Police detained four of the suspect’s relatives soon after the attack, according to Reuters. Five more people were detained overnight, including the father of a pupil at Paty’s school, College du Bois d’Aulne, and an acquaintance of the pupil’s father known to the intelligence services.

Jean-François Ricard, France’s top anti-terrorism prosecutor, said at a news conference Saturday that a photo of the teacher’s body was found on the assailant’s cellphone. The image was posted to Twitter with a statement claiming responsibility for the attack “in the name of Allah.” The post has been removed, and Twitter has suspended the account.

The attack in Conflans-Sainte-Honorine, a quiet, middle-class enclave, is the latest iteration of what has become an all-too-frequent plotline in France: the public airing of Muhammad cartoons followed by deadly revenge.

In fact, Paty had recently shown his students caricatures of Muhammad precisely because of that legacy, as part of a lesson on free expression in the midst of the ongoing Charlie Hebdo trial.

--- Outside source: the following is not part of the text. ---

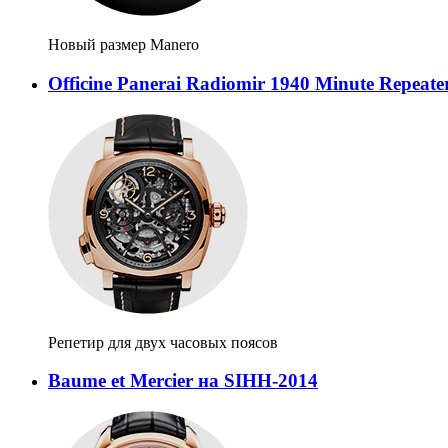
Новый размер Manero
Officine Panerai Radiomir 1940 Minute Repeate
Репетир для двух часовых поясов
Baume et Mercier на SIHH-2014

Last month saw the opening of the long-awaited trial of 14 alleged accomplices in the January 2015 attack on the offices of Europe’s most famous satirical newspaper, which had been targeted by two French al-Qaeda affiliates because it had previously published Muhammad cartoons. Twelve people, including nine journalists from the newspaper, were killed.

To mark the beginning of the trial, Charlie Hebdo again published a symbolic cover with Muhammad cartoons.

Paty’s decision to show these drawings to teenage children raised eyebrows, with some Muslim parents complaining to the school’s leadership, French media reported. One of the offended parents took his dispute to social media, which is probably how the suspect — who had no known ties to the school or to that parental dispute — learned of the issue, authorities suggested.

But according to some parents, Paty had also tried to be as sensitive as possible to offensive potential of the images he wanted to discuss.

Nordine Chaouadi, a parent of a 13-year-old in Paty’s class, told Agence France-Presse that he had allowed Muslim students to leave the classroom during the discussion.

“At no point did he want to be disrespectful — that’s what my son told me,” he said.

Ricard said at the news conference that the suspect was lurking outside the school earlier on Friday afternoon, and that he asked students to point out Paty as they left. He then decapitated his victim.

The attack also comes amid Macron’s push to combat what he called “Islamist separatism” in a major speech earlier this month. Broadly conceived, “reforming” Islam has been an elusive policy aim of French presidents since the late 1980s, but recent events will probably cast it in a more urgent light.

Beyond the Friday attack, the opening of the Charlie Hebdo trial saw another attack late last month: A 25-year-old Pakistani immigrant stabbed two people outside the former offices of the newspaper, which he did not realize had moved to a new location.

Macron declared a national remembrance for Wednesday, and a demonstration in honor of Paty is scheduled for Sunday afternoon in Paris.

In a statement, Charlie Hebdo expressed a “sense of horror and revolt after a teacher in the line of duty was murdered by a religious fanatic.”

“We express our deepest support to his family, his loved ones and all teachers.”